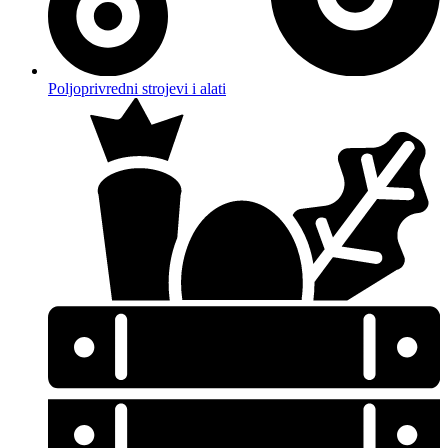
Poljoprivredni strojevi i alati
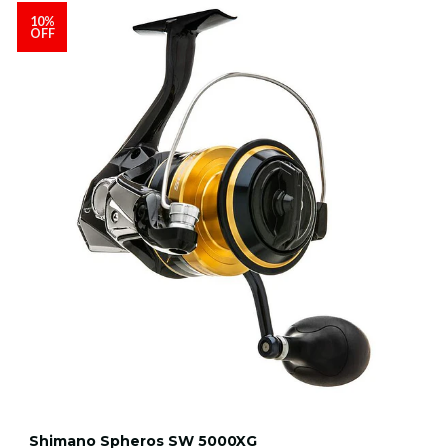
10%
OFF
Shimano Spheros SW 5000XG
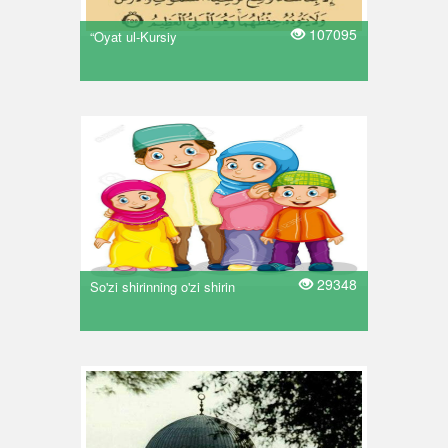
107095
“Oyat ul-Kursiy
29348
So'zi shirinning o'zi shirin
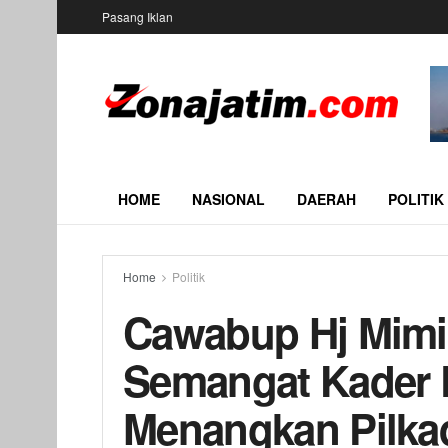
Pasang Iklan
HOME
NASIONAL
DAERAH
POLITIK
Home
Politik
Cawabup Hj Mimi
Semangat Kader 
Menangkan Pilkad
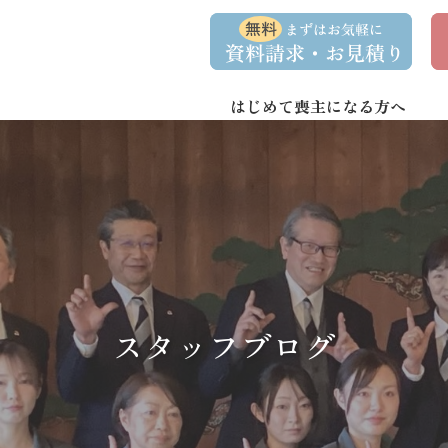
コ
ナ
資
事
ン
ビ
料
前
請
相
テ
ゲ
求
談
ン
ー
・
予
お
約
はじめて喪主になる方へ
ツ
シ
問
へ
ョ
い
合
ス
ン
わ
キ
に
せ
ッ
移
プ
動
スタッフブログ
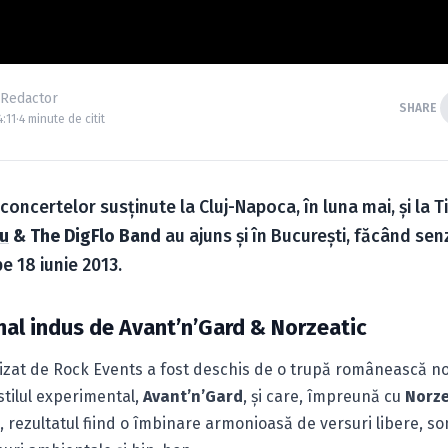
 Redactor
SHARE
4:11
·
4 minute de citit
oncertelor susţinute la Cluj-Napoca, în luna mai, şi la T
u
& The DigFlo Band
au ajuns şi în Bucureşti, făcând sen
pe 18 iunie 2013.
nal indus de Avant’n’Gard & Norzeatic
izat de Rock Events a fost deschis de o trupă românească 
tilul experimental,
Avant’n’Gard
, şi care, împreună cu
Norze
i, rezultatul fiind o îmbinare armonioasă de versuri libere, so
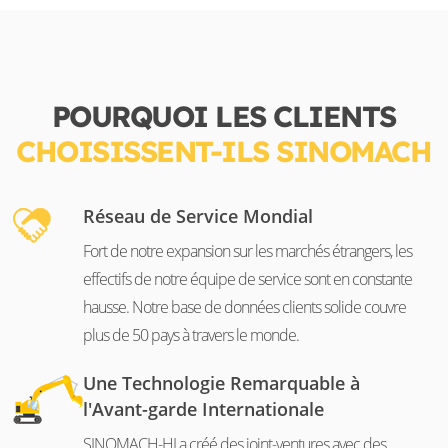
POURQUOI LES CLIENTS
CHOISISSENT-ILS SINOMACH
Réseau de Service Mondial
Fort de notre expansion sur les marchés étrangers, les
effectifs de notre équipe de service sont en constante
hausse. Notre base de données clients solide couvre
plus de 50 pays à travers le monde.
Une Technologie Remarquable à
l'Avant-garde Internationale
SINOMACH-HI a créé des joint-ventures avec des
• • •
#### WHAT YOU ARE ASKED TO DO:
Every line that holds the word "SINOMACH" should be copied from the records above.

#### SOLUTION TO THIS TASK:
CHOISISSENT-ILS SINOMACH
SINOMACH-HI a créé des joint-ventures avec des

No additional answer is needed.